Facing an array of injuries and international absences — especially in the midfield — Luchi Gonzalez turned to two of his more consistent players Saturday in San Jose and they each proved their worth in a game built specifically for them.
The game, like most against the Earthquakes, was incredibly strange — especially considering FC Dallas was gifted an opening goal we can safely assume will never be topped. That being said, leaving the Bay Area with a point seemed fair, especially after San Jose had all the momentum and attacking chances for the first 15 minutes of the second half, where they took a 2-1 advantage.
You can point to several areas of the pitch where FC Dallas — all things considered — braved the storm. But because of how badly Luchi’s options were limited in the midfield, I’m looking at the performances of Ryan Hollingshead and Jacori Hayes in the draw.
New Position, No Problem
Coming as a surprise to absolutely no one, Ryan Hollingshead yet again displayed his on-field flexibility as he made the start as a defensive midfielder, the first of his career in that position according to FCD’s Carter Baum.
The way in which Hollingshead excelled in his new role over the weekend might not be all that shocking, considering the position combines his vast experience as a defender with some on-ball and distributive ability that he also possesses from his time as a winger.
While completing 28 of 36 passes isn’t anything special, it’s the vast area of the field Ryan occupied that’s the important takeaway. His 63 touches were third-most on the team, only behind FCD’s two center backs, which you’d always expect to top that category in Gonzalez’s system.
Without midfielders with more defined skillsets, Ryan and Jacori had to combine to share the roles that midfield mainstays Carlos Gruezo and Paxton Pomykal normally fill. Ryan, obviously, was tasked with more of the defensive side of things — and he performed exceedingly well.
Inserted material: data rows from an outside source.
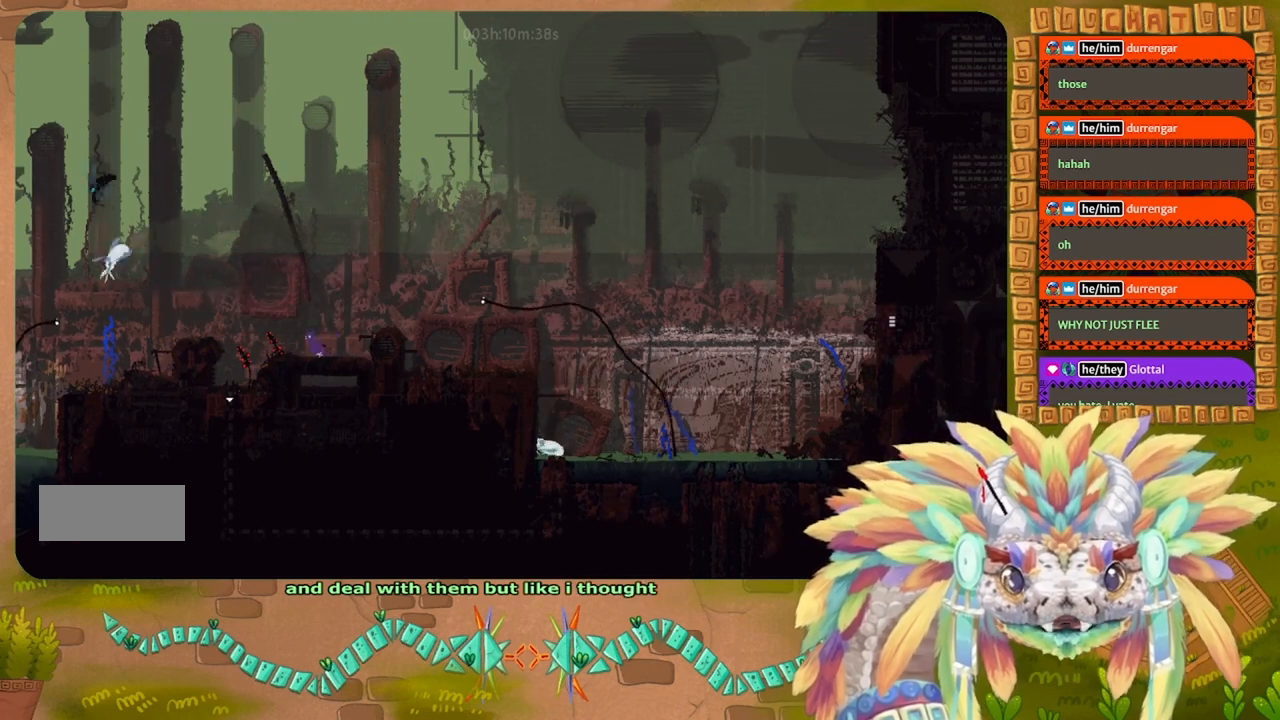
{"keys": ["right"], "events": [[167, "left", "up"], [233, "g", "down"], [233, "right", "down"], [300, "g", "up"]]}
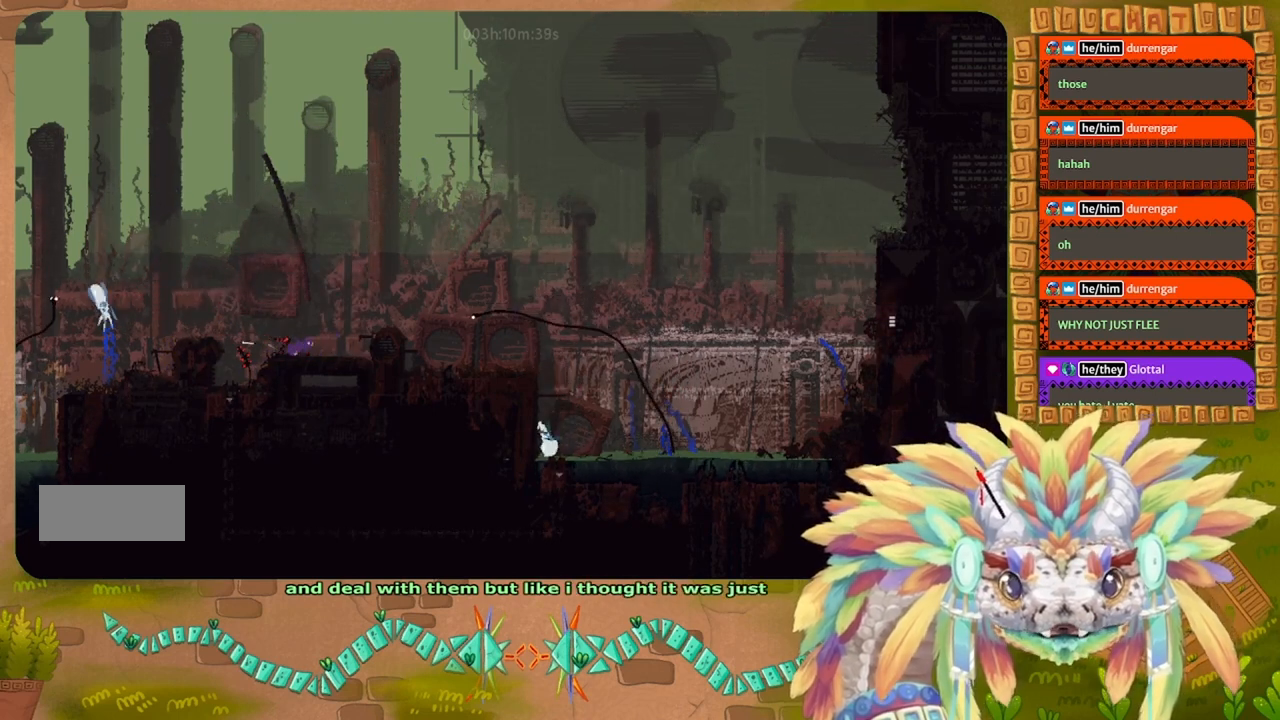
{"keys": ["j", "right"], "events": [[267, "j", "down"]]}
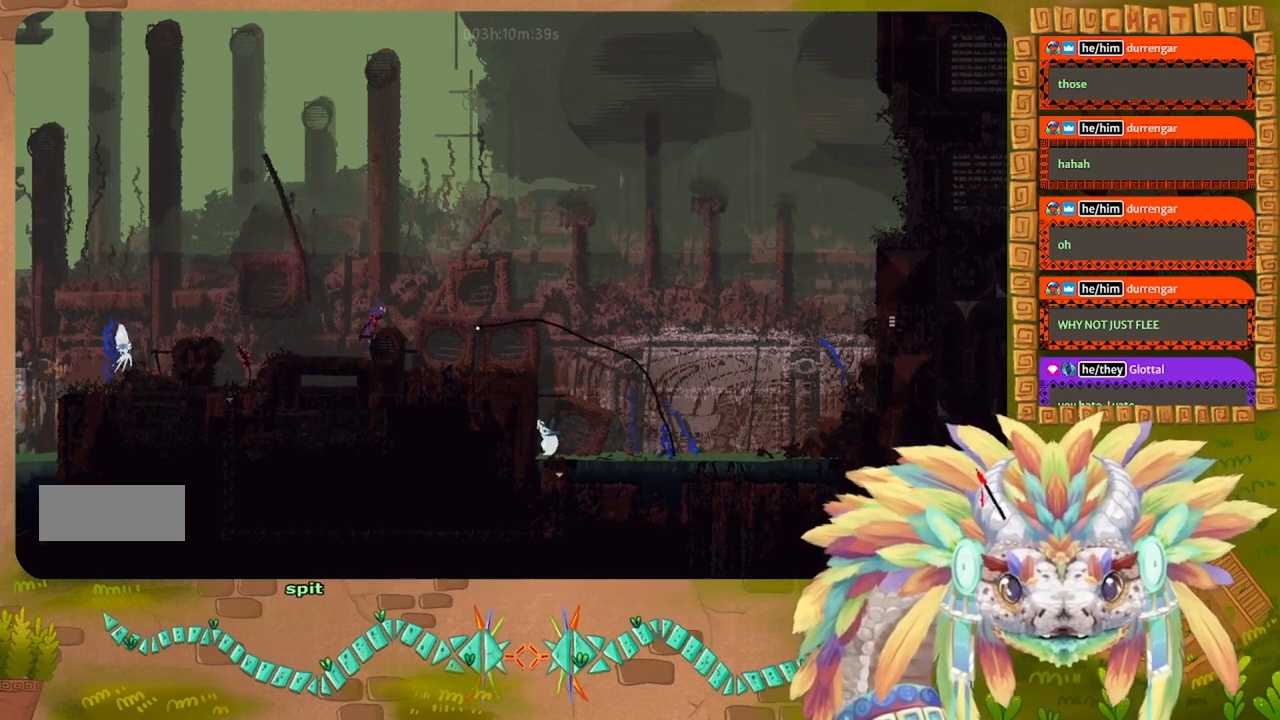
{"keys": ["right"], "events": [[100, "j", "up"]]}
In an effort I think Gruezo would be proud of, Hollingshead amassed three tackles, two interceptions, five clearances and seven recoveries. All of this came from a guy who still got forward plenty to give the offense a bit of energy in the attack he often provides, no matter where he’s lined up.
It’s simply another workman-like performance from Ryan Hollingshead, and when you’re depleted like FC Dallas has and will be over the course of the next month, performances like this will only stand out more and become increasingly vital.
Play Jacori and You Won’t Be Sorr-y
While my puns are worse than Jason’s, I truly believe this sentiment as Hayes is quickly becoming one of my favorite players on this team. He’s really consistent for just his second year as a regular player and provides much needed two-way abilities in the midfield, especially in a lineup with no true attacking midfielder.
He finds himself in good spaces and, usually, makes smart decisions — like laying the ball of to his teammate, Francis Atuahene, instead of trying to fight off the defender and risk losing possession and the budding attack. His efforts are rewarded with an assist, his second of the year, that tied the game.
Hayes is an intelligent on-ball player — proven by his smart distribution to the tune of 37 completed passes out of 45, good for an 83 percent passing rate. But even better, he’s committed to following a directive for all of Luchi’s players: being able to contribute on both sides of the ball.
Two interceptions, a tackle and nine recoveries aren’t the numbers of a defensive stalwart, but that’s not how Hayes is geared to play and with Hollingshead providing defensive cover from the midfield, this is the defensive work all you should want from someone like Hayes.
Hayes consistently occupied the middle of the pitch, as well as overlapping and coming out to the right wing when needed to give support to Michael Barrios. Saturday was Hayes’ sixth-straight appearance, five being starts, and that’s the longest such streak since the beginning of the 2018 season. Similar to the case with Hollingshead, on a team with such an in-flux roster, players with lower ceilings but equally higher floors like Jacori are vital to a young team and coach.
Saturday wasn’t the most attractive match, nor will it be one Luchi’s squad will look to as a template, but individual performances like those of Hollingshead’s and Hayes’ — ones which a boxscore won’t do justice — are what get you through rough stretches and help propel you (hopefully) to brighter months ahead. Continue to look for more moments like these from FCD’s more reliable players as international absences continue on.